# Your assignment:
From the data that follows, copy every line with the string "minutes".
START Material provided
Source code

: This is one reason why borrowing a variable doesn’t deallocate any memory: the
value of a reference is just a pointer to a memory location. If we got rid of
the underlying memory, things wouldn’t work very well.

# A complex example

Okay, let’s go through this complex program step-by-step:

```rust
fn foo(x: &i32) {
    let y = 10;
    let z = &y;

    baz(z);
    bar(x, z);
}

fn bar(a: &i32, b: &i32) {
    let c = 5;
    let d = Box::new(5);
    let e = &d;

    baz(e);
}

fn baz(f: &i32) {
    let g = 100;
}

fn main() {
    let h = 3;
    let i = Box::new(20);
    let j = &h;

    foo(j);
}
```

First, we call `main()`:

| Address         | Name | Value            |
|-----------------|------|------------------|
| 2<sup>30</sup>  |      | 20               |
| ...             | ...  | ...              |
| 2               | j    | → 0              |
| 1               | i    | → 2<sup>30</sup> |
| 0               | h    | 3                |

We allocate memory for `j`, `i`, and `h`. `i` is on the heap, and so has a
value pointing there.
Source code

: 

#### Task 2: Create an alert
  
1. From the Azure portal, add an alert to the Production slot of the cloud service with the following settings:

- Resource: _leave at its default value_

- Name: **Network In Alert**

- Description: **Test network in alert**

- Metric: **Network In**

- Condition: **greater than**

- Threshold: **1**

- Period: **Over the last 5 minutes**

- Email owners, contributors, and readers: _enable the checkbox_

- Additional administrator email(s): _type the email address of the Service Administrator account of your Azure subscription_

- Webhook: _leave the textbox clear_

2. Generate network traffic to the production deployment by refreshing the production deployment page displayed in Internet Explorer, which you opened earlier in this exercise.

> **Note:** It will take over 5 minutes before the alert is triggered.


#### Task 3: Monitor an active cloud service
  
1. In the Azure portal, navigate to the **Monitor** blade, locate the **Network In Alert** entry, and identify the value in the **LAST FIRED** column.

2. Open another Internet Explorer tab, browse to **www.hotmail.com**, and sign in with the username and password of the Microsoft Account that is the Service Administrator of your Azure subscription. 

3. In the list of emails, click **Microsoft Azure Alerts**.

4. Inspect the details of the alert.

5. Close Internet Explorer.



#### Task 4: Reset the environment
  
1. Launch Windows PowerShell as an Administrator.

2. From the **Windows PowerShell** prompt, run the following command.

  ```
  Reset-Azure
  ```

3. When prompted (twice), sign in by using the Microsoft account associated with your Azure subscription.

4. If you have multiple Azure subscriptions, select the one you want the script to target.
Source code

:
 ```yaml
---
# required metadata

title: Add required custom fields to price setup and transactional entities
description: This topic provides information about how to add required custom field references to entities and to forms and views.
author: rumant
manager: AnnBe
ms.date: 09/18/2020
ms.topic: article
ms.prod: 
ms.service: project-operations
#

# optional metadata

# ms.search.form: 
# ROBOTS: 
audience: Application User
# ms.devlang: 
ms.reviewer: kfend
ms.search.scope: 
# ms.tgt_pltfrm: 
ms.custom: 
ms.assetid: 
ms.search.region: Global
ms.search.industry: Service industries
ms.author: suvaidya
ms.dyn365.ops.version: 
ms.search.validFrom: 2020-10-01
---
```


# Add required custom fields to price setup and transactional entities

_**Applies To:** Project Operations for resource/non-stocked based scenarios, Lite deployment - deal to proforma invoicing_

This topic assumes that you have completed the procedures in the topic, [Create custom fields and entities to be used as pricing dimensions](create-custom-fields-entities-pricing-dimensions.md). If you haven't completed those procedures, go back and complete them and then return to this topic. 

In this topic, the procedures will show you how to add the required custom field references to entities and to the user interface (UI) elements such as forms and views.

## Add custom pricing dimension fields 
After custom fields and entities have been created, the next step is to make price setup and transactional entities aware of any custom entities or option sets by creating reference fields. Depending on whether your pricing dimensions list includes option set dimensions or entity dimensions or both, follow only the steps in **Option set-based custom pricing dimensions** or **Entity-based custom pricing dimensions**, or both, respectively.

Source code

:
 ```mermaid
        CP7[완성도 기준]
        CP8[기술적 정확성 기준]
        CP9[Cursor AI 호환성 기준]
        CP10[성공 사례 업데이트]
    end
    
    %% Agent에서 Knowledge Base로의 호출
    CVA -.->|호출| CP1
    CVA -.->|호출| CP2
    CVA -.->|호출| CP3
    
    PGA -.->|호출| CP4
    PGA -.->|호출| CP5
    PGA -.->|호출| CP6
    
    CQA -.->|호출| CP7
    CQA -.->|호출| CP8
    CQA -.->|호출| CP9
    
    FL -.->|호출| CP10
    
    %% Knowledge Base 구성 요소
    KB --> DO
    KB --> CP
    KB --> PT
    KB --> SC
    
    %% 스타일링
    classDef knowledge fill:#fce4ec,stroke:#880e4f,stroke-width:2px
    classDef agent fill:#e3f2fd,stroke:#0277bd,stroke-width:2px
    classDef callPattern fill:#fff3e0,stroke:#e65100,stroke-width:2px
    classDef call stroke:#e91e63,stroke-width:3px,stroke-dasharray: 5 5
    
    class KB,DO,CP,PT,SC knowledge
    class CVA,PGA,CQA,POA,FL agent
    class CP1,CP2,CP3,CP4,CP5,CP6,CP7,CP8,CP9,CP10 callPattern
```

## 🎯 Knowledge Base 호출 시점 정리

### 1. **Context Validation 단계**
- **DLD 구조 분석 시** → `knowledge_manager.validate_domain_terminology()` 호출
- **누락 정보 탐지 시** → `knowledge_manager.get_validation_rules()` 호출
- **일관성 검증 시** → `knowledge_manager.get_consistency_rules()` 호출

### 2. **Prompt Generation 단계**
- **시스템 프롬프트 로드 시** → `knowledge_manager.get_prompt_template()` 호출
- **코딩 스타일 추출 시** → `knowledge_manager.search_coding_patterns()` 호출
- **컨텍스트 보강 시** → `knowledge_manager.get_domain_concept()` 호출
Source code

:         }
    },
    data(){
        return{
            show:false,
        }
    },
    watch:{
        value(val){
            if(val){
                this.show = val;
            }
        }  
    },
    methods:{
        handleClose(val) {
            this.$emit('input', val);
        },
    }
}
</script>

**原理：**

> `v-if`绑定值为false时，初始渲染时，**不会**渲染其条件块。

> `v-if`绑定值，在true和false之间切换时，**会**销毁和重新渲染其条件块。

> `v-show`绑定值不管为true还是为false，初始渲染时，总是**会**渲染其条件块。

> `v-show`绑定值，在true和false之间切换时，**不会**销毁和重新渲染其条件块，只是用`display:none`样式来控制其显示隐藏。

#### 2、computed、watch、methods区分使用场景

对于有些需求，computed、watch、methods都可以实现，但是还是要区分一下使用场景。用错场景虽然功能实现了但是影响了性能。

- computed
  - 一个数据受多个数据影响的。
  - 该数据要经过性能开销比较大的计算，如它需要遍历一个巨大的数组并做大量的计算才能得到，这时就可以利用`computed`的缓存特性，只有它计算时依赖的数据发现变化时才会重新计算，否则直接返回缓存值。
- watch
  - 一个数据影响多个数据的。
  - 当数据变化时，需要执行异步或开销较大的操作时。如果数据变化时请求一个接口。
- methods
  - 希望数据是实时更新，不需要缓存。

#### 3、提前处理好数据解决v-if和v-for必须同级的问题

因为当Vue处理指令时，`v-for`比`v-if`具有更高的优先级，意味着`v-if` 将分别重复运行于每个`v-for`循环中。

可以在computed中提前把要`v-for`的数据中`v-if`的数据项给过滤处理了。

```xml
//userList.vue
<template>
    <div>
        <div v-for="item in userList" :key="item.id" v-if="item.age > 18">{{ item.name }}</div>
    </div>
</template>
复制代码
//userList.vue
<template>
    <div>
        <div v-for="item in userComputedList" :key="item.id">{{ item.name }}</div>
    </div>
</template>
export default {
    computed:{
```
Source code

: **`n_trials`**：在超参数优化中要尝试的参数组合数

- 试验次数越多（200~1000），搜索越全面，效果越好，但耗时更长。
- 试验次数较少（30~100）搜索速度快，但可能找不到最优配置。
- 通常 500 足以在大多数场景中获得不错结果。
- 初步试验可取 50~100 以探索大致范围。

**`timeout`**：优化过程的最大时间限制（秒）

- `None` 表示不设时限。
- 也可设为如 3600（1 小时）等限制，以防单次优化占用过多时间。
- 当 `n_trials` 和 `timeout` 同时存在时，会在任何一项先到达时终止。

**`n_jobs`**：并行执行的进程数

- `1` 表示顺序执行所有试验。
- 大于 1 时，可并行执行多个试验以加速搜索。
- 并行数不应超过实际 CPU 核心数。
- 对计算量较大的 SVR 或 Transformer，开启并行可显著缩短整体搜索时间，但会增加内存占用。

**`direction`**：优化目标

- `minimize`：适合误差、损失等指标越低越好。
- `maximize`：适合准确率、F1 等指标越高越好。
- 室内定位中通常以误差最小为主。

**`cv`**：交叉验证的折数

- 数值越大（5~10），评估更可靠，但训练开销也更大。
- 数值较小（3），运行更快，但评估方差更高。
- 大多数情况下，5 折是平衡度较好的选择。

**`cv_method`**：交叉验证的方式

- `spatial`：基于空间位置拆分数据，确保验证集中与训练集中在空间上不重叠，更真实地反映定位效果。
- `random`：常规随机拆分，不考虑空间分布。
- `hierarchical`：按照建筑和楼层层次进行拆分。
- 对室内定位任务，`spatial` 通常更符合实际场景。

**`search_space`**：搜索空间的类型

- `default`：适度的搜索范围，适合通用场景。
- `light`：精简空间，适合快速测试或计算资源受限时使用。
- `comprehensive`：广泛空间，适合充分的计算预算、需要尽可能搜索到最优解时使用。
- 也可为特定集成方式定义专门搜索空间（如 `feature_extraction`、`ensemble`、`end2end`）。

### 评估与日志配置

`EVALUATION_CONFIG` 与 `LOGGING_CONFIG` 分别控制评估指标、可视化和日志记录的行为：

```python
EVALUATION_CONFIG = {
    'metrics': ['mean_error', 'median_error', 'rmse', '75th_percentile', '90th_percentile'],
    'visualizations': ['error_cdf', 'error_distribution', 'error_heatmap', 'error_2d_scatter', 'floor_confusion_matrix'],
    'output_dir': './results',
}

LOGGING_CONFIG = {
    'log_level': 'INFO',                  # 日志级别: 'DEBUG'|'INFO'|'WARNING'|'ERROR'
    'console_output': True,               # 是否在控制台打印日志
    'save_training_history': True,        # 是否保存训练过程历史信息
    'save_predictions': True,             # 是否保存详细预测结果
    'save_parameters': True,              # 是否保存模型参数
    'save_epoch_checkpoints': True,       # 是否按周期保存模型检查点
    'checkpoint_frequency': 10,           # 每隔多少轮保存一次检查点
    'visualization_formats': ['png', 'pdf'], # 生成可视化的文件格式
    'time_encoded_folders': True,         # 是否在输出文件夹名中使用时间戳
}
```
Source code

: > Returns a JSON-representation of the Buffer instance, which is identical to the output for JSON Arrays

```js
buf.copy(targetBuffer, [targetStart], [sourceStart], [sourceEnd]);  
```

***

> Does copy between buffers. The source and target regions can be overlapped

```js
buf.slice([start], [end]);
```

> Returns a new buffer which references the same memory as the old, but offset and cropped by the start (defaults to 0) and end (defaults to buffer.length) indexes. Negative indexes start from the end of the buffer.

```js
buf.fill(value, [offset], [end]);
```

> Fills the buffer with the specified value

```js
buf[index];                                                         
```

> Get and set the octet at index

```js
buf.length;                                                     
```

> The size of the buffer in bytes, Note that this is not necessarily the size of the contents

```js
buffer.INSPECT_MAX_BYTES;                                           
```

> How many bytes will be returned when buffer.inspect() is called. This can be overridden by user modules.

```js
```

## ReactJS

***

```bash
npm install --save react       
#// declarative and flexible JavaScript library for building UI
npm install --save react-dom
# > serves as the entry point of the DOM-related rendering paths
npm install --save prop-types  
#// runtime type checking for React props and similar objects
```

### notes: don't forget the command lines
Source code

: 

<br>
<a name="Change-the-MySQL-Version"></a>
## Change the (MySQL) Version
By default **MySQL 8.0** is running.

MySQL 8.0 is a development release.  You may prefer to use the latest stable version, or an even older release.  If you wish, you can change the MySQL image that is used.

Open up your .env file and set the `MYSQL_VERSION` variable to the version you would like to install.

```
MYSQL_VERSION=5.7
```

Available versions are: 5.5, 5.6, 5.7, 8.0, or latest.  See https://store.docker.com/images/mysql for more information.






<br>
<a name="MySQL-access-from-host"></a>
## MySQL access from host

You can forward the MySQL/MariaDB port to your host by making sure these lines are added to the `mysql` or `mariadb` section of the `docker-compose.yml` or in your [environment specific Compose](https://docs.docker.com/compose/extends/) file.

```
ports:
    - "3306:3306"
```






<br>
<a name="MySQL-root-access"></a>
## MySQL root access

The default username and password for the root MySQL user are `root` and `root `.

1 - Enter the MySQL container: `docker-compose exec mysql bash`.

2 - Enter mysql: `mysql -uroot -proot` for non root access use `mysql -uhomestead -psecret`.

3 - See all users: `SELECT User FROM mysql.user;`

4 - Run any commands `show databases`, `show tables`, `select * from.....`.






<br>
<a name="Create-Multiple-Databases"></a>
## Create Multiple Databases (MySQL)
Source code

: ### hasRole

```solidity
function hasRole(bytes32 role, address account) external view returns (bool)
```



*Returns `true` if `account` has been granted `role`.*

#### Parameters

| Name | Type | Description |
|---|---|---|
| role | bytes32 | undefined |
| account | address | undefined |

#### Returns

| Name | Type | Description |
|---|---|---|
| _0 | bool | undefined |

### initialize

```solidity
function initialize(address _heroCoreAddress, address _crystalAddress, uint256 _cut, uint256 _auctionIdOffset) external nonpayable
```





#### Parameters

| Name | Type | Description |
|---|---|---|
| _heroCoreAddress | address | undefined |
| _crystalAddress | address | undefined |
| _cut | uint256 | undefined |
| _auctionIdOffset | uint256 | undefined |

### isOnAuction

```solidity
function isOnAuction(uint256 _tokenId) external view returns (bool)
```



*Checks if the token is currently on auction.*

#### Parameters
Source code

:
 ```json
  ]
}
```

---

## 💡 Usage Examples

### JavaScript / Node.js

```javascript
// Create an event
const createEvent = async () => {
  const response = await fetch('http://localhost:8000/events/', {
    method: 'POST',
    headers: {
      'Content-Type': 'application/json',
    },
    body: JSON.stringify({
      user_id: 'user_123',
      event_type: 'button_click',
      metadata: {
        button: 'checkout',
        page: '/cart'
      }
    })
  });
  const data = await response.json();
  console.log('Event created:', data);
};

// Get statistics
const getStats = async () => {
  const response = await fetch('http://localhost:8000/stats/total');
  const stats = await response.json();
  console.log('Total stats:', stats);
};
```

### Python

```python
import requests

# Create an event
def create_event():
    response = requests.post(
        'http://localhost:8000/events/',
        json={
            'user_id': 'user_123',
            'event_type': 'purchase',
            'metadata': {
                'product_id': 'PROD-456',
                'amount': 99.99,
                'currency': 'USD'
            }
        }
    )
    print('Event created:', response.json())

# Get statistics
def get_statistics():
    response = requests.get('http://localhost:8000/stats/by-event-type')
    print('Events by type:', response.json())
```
END Material provided
# Problem solution:
- Period: **Over the last 5 minutes**
> **Note:** It will take over 5 minutes before the alert is triggered.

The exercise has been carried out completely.